▸ **AVAILABLE DATA**
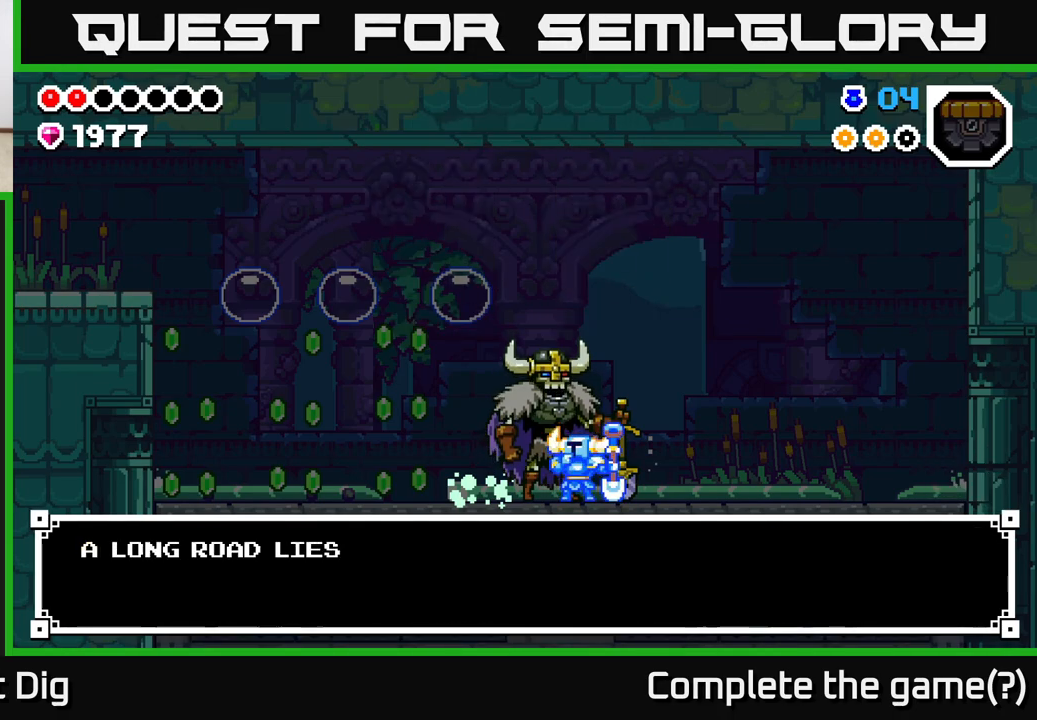
{"buttons": [], "left_stick": "center", "right_stick": "center", "events": [[67, "B", "down"], [150, "B", "up"], [350, "B", "down"], [433, "B", "up"]]}
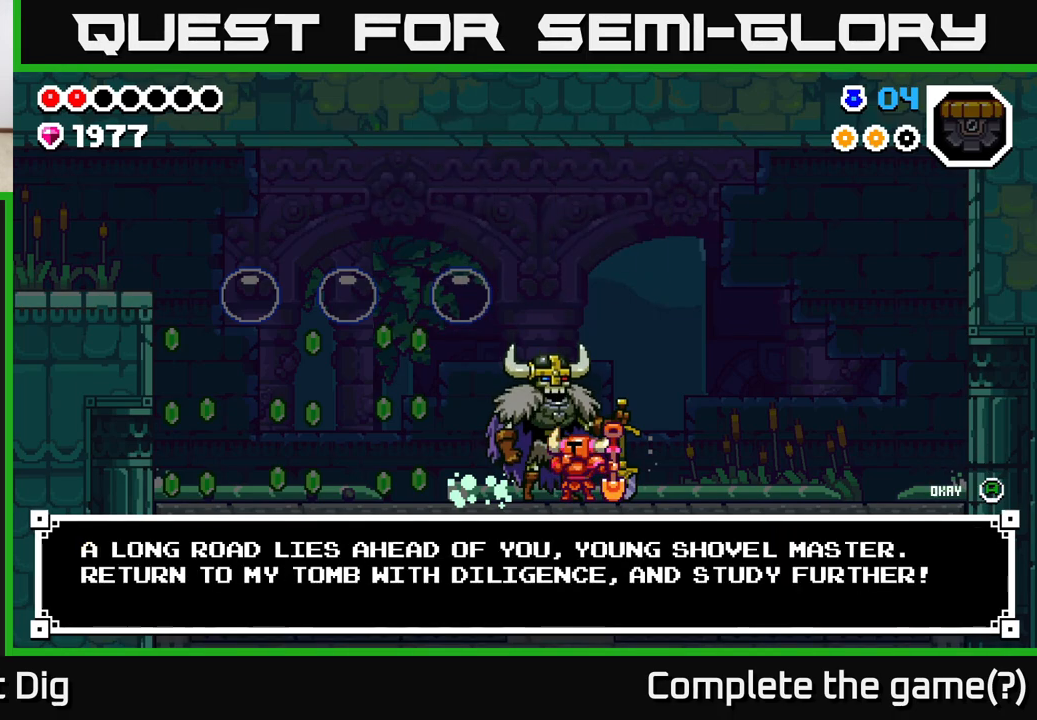
{"buttons": [], "left_stick": "center", "right_stick": "center", "events": [[217, "B", "down"], [300, "B", "up"]]}
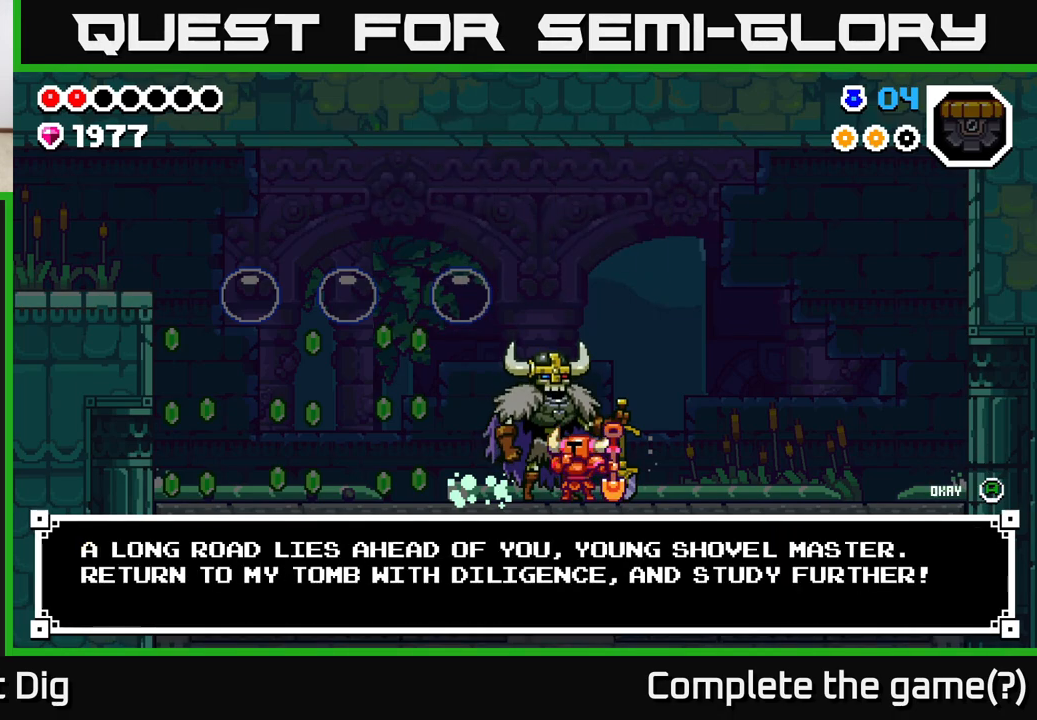
{"buttons": [], "left_stick": "center", "right_stick": "center", "events": [[67, "A", "down"], [133, "A", "up"]]}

▸ **PROBLEM TO SOLVE**
A verbatim copy of the data, with all pictures omitted, is the required output.

▸ **ANSWER TO THIS EXERCISE**
{"buttons": [], "left_stick": "center", "right_stick": "center", "events": [[67, "B", "down"], [150, "B", "up"], [350, "B", "down"], [433, "B", "up"]]}
{"buttons": [], "left_stick": "center", "right_stick": "center", "events": [[217, "B", "down"], [300, "B", "up"]]}
{"buttons": [], "left_stick": "center", "right_stick": "center", "events": [[67, "A", "down"], [133, "A", "up"]]}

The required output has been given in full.